Biegły z zakresu badań fizykochemicznych ustalił, że ogień miał swoje źródło na łóżku Ryszarda K., który zginął w pożarze. Przyczyną pożaru był niedopałek papierosa. Pacjent, który zaprószył ogień, był nietrzeźwy - dodał Tadla.

Krótko po tragedii pojawiły się spekulacje dotyczące możliwych uchybień ze strony personelu szpitala. Prokuratura badała czy pożar mógł być wynikiem braku nadzoru lub niewłaściwej opieki nad pacjentami. Prokuratorzy sprawdzali, czy pracownicy placówki świadomie tolerowali zakazane w szpitalu palenie papierosów w salach czy picie alkoholu.

Prokuratorskie postępowanie było prowadzone w sprawie nieumyślnego narażenia na bezpośrednie niebezpieczeństwo zagrażające ludzkiemu życiu lub zdrowiu. Ostatecznie prokuratura nie stwierdziła nieprawidłowości w tym zakresie. Pacjent, który spowodował pożar, był wcześniej upominany za palenie w sali.

W pożarze, który wybuchł na oddziale przewlekle chorych szpitala zakaźnego, zginęli dwaj mężczyźni w wieku 72 i 56 lat. Według prokuratury to właśnie jeden z nich spowodował pożar.
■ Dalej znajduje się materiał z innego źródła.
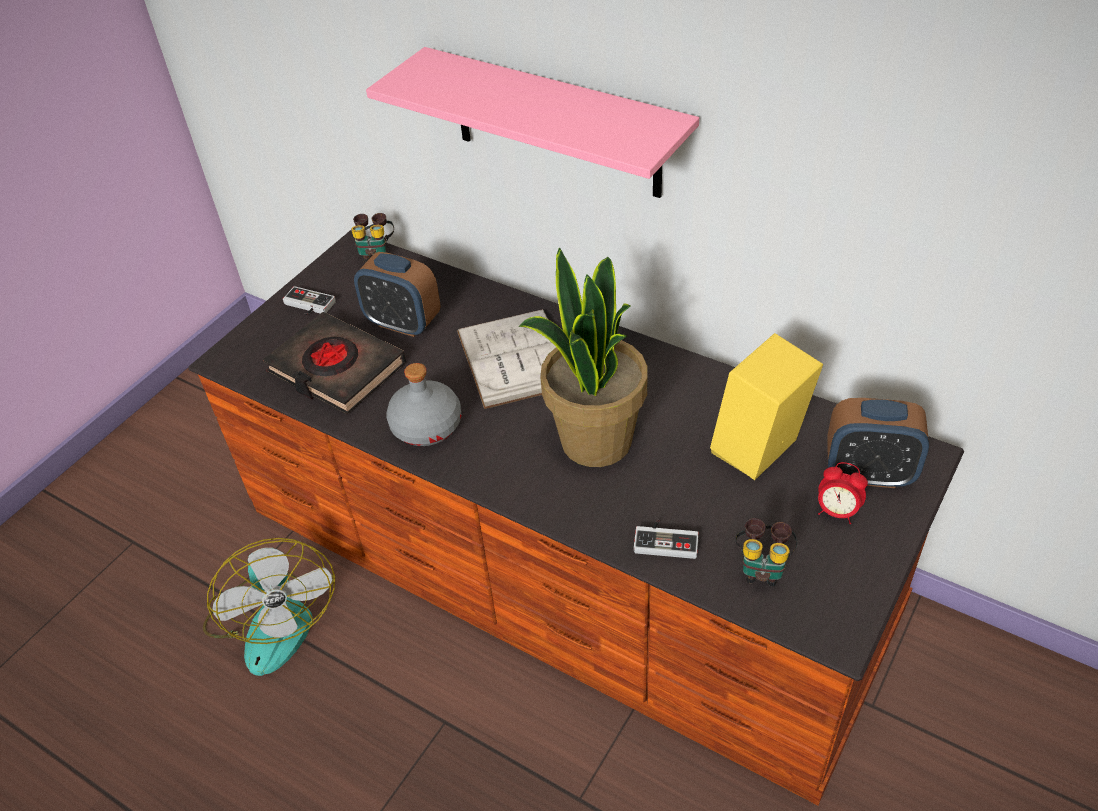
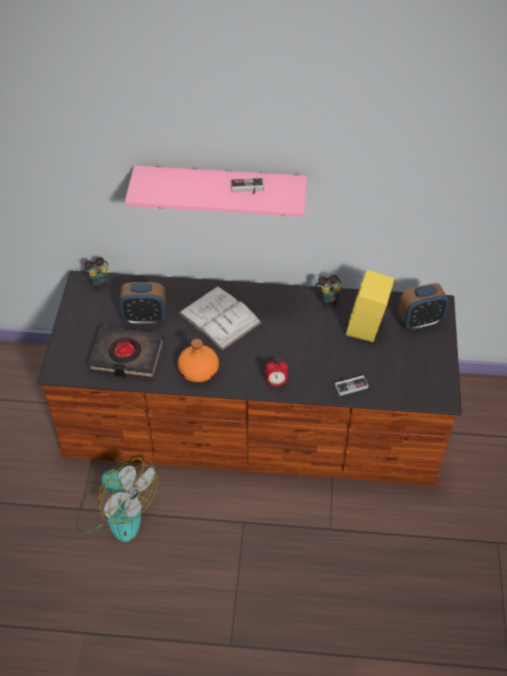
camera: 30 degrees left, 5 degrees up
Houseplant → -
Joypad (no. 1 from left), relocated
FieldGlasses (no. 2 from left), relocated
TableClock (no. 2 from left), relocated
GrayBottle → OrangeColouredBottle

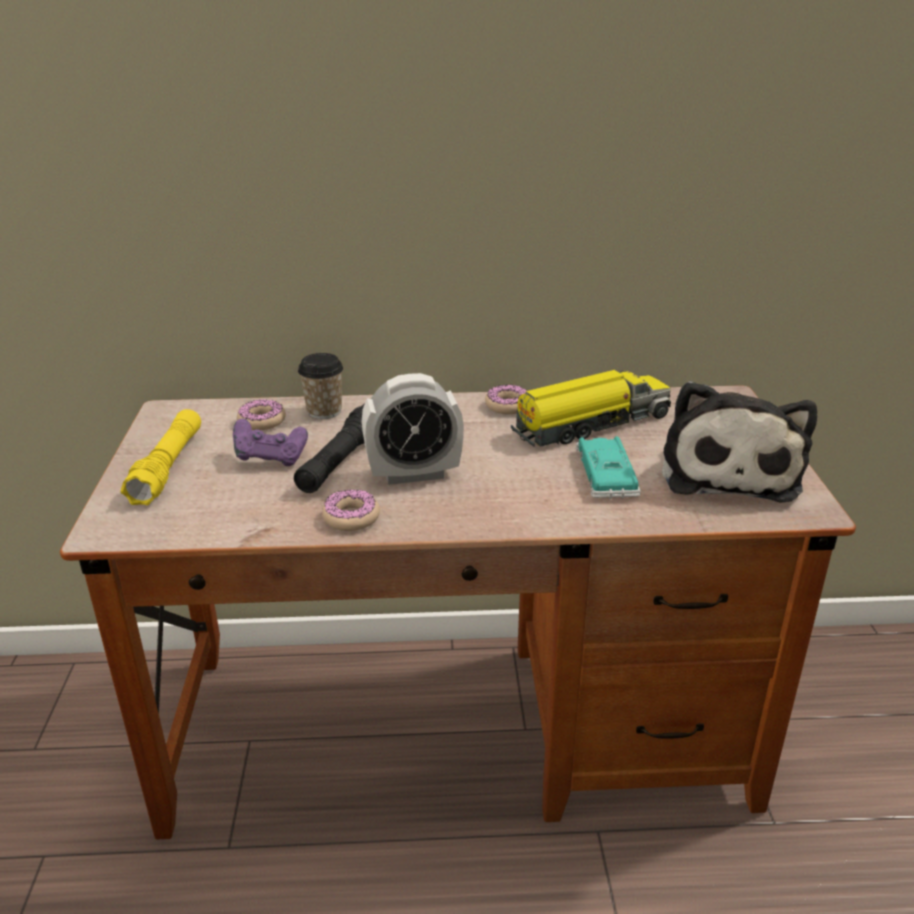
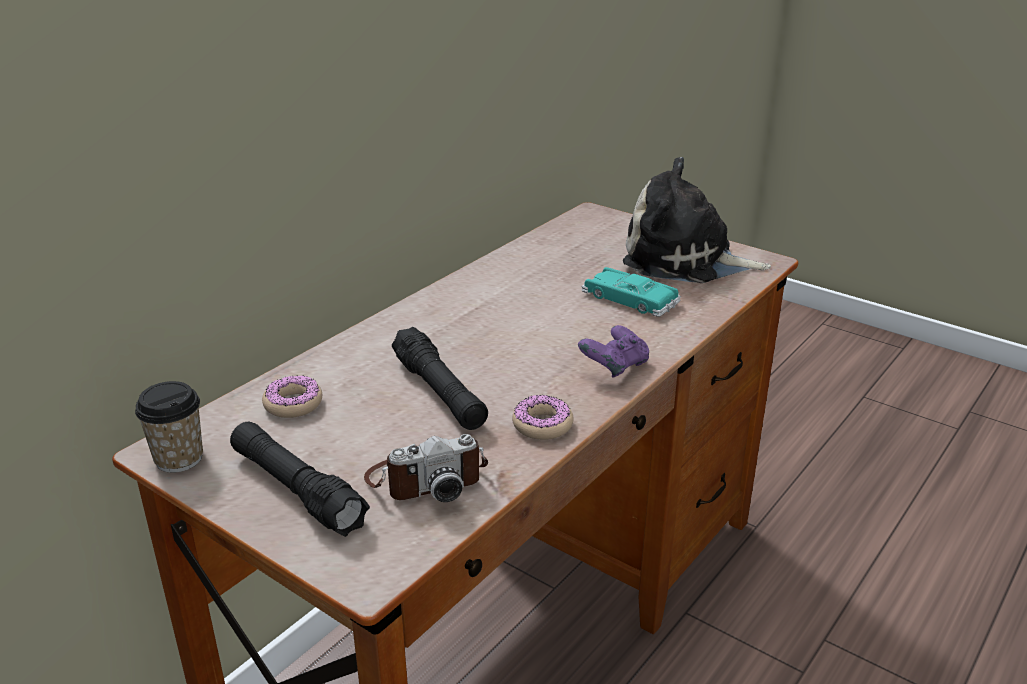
camera: 50 degrees left, 0 degrees up
TableClock → -
Doughnut (no. 3 from left) → -
ToyTruck → -
- → PhotoCamera
PurplishJoypad, relocated
Cup, relocated
YellowColouredFlashlight → BlackColouredFlashlight (no. 1 from left)
CuddlyToy, 150 degrees clockwise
W sali obok zaczadziła się 84-letnia kobieta. Poszkodowanych zostało też ok. 20 innych osób, które w większości podtruły się gęstym dymem lub doznały szoku. Ze szpitala ewakuowano 39 osób, głównie pacjentów w podeszłym wieku.
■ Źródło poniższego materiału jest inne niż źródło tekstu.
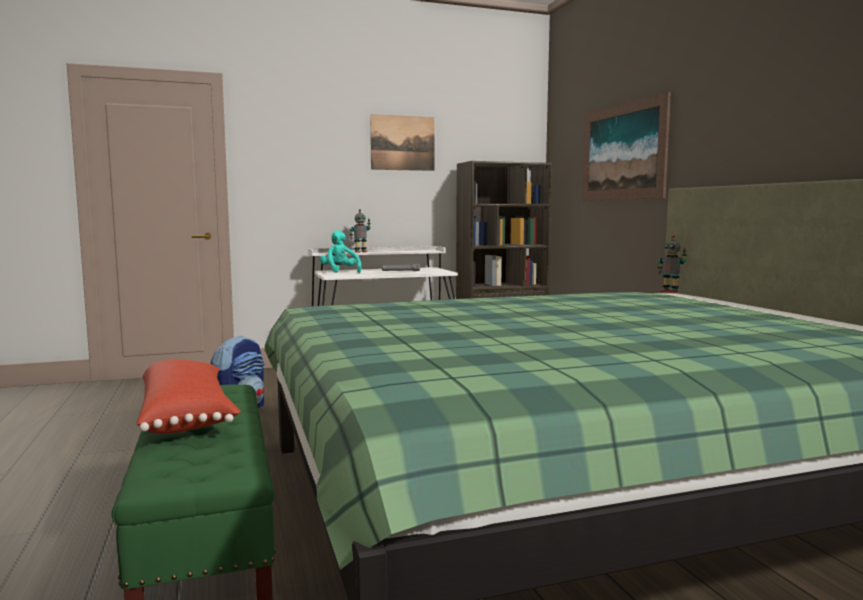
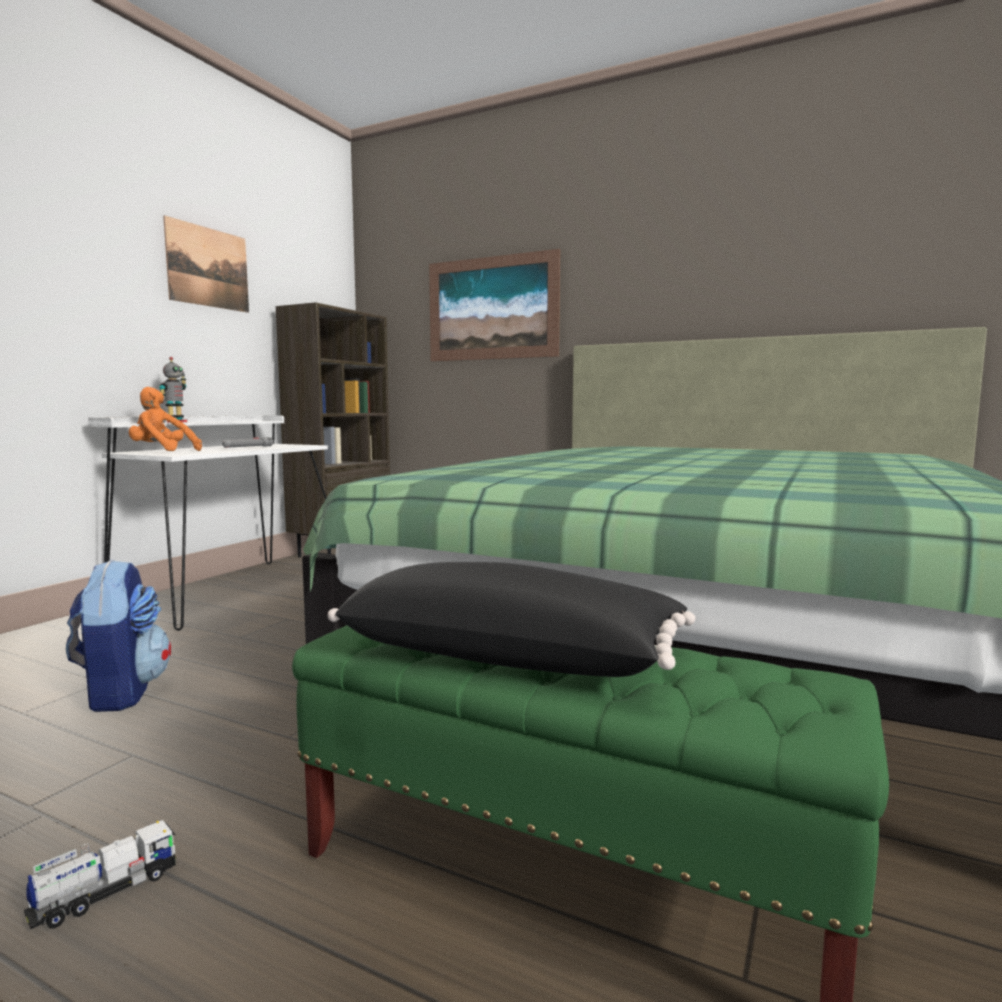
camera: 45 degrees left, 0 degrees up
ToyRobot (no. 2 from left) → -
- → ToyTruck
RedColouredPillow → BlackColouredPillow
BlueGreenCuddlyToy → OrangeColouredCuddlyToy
Strażacy zaznaczają, że tragedia w Bytomiu była pierwszym w regionie pożarem w szpitalu, który pochłonął trzy ofiary śmiertelne. W przypadkach innych szpitalnych pożarów zwykle udawało się bardzo szybko zauważyć i ugasić ogień, a pacjentów na czas ewakuować.

Na oddziale przewlekle chorych, gdzie doszło do pożaru, nie było monitoringu przeciwpożarowego. Przepisy nakazują stosowanie takich systemów w placówkach liczących ponad 200 łóżek, ale bytomski szpital jest mniejszy.